Republicans grilled U.S. Secretary of Defense Lloyd Austin at a hearing Thursday about the handling of his January hospitalization following his cancer diagnosis.

“It’s totally unacceptable that it took three days to inform the President of the United States that the Secretary of Defense was in the hospital, and not in control of the Pentagon,” said Rep. Mike Rogers, R-Ala., the chair of the House Armed Service Committee.

Thursday’s hearing centered around why the Deputy Defense Secretary and the White House were not immediately informed that Austin was hospitalized after complications arose from surgery to treat his prostate cancer.

“This is about judgment, and poor judgment,” said Michael Waltz, R-Fla. “My teenage daughter knows to tell her supervisor if she’s not going to work. The American people, truck drivers, bartenders know they have to tell their boss or they get fired. But you’ve held yourself to a different standard. And that’s unacceptable.”

Austin doubled down on his apology from earlier this month and said despite there being a breakdown in notifications during his hospital stay, there were never any lapses in Pentagon authority.

“We did not handle this right and I did not handle it right. … As you know, I’ve apologized, including directly to the president, and I take full responsibility,” Austin said at Thursday’s hearing.

The hearing occurred just days after a Pentagon internal review said the process for transferring the secretary’s authority should be improved but that “nothing examined during this review demonstrated any indication of ill intent or an attempt to obfuscate.”

Republicans said the incident jeopardized national security and said the incident shows that President Joe Biden is either aloof or Austin is out of the loop.

“Our adversaries should fear us and what you’ve done is embarrassed us,” Rep. Jim Banks, R-Ind., said.

Democrats said Austin’s lack of transparency should not be repeated but said lawmakers should be focused on funding the government and providing aid to Ukraine.

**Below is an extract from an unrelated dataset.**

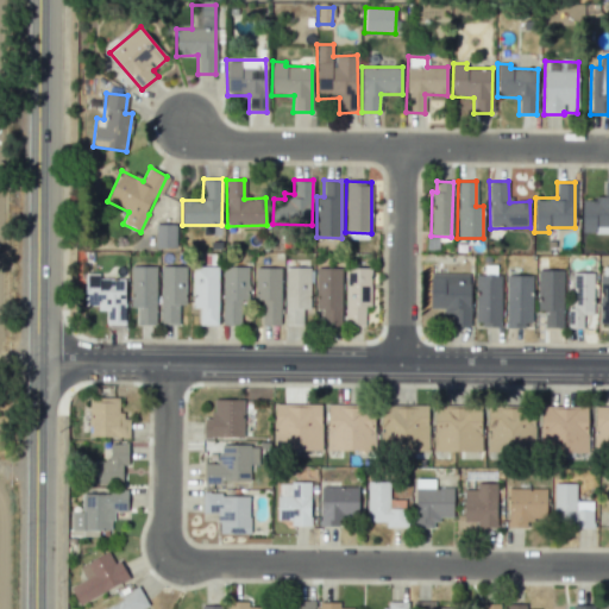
[(608,233),(608,182),(603,182),(603,199),(582,199),(582,233),(608,233)]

“Rather than nitpicking the Secretary of Defense about his precise process in this situation, we should go ahead and pass the national security supplemental,” said Rep. Adam Smith, D-Wash., the ranking member of the Armed Services Committee.

Austin said that the Pentagon has already implemented some of the internal review’s changes that are mostly classified. The Defense Department’s inspector general is also conducting a review of the incident.